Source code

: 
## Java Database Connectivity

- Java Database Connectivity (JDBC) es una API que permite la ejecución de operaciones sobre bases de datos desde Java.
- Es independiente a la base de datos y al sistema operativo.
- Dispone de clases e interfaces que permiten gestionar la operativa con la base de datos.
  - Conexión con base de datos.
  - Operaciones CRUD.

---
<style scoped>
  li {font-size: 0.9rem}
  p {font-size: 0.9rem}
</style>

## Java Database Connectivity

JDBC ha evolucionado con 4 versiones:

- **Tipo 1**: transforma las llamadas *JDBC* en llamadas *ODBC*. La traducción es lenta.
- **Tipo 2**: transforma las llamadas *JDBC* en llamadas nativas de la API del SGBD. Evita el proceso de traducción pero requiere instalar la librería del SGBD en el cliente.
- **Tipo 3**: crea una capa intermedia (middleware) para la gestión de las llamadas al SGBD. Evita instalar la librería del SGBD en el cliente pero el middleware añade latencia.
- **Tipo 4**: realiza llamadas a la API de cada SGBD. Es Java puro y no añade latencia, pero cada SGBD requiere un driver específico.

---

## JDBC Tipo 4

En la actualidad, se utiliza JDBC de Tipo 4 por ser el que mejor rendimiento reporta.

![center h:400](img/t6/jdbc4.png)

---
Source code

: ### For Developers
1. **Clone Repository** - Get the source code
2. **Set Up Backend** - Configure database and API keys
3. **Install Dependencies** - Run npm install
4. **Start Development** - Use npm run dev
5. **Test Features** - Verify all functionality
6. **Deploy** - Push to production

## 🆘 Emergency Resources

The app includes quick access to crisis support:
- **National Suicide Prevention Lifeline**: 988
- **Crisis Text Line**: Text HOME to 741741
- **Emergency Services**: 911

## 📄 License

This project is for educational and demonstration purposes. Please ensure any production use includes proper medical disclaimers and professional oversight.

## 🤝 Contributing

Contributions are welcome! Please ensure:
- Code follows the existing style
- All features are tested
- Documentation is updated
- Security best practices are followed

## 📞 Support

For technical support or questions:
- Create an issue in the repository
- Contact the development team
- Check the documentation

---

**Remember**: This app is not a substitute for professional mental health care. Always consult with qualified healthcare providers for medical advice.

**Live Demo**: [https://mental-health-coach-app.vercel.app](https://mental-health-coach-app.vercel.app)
....
= Brief =
Copy the records above exactly, leaving nothing out.

= Output for this exercise =
Source code

: 
## Java Database Connectivity

- Java Database Connectivity (JDBC) es una API que permite la ejecución de operaciones sobre bases de datos desde Java.
- Es independiente a la base de datos y al sistema operativo.
- Dispone de clases e interfaces que permiten gestionar la operativa con la base de datos.
  - Conexión con base de datos.
  - Operaciones CRUD.

---
<style scoped>
  li {font-size: 0.9rem}
  p {font-size: 0.9rem}
</style>

## Java Database Connectivity

JDBC ha evolucionado con 4 versiones:

- **Tipo 1**: transforma las llamadas *JDBC* en llamadas *ODBC*. La traducción es lenta.
- **Tipo 2**: transforma las llamadas *JDBC* en llamadas nativas de la API del SGBD. Evita el proceso de traducción pero requiere instalar la librería del SGBD en el cliente.
- **Tipo 3**: crea una capa intermedia (middleware) para la gestión de las llamadas al SGBD. Evita instalar la librería del SGBD en el cliente pero el middleware añade latencia.
- **Tipo 4**: realiza llamadas a la API de cada SGBD. Es Java puro y no añade latencia, pero cada SGBD requiere un driver específico.

---

## JDBC Tipo 4

En la actualidad, se utiliza JDBC de Tipo 4 por ser el que mejor rendimiento reporta.

![center h:400](img/t6/jdbc4.png)

---
Source code

: ### For Developers
1. **Clone Repository** - Get the source code
2. **Set Up Backend** - Configure database and API keys
3. **Install Dependencies** - Run npm install
4. **Start Development** - Use npm run dev
5. **Test Features** - Verify all functionality
6. **Deploy** - Push to production

## 🆘 Emergency Resources

The app includes quick access to crisis support:
- **National Suicide Prevention Lifeline**: 988
- **Crisis Text Line**: Text HOME to 741741
- **Emergency Services**: 911

## 📄 License

This project is for educational and demonstration purposes. Please ensure any production use includes proper medical disclaimers and professional oversight.

## 🤝 Contributing

Contributions are welcome! Please ensure:
- Code follows the existing style
- All features are tested
- Documentation is updated
- Security best practices are followed

## 📞 Support

For technical support or questions:
- Create an issue in the repository
- Contact the development team
- Check the documentation

---

**Remember**: This app is not a substitute for professional mental health care. Always consult with qualified healthcare providers for medical advice.

**Live Demo**: [https://mental-health-coach-app.vercel.app](https://mental-health-coach-app.vercel.app)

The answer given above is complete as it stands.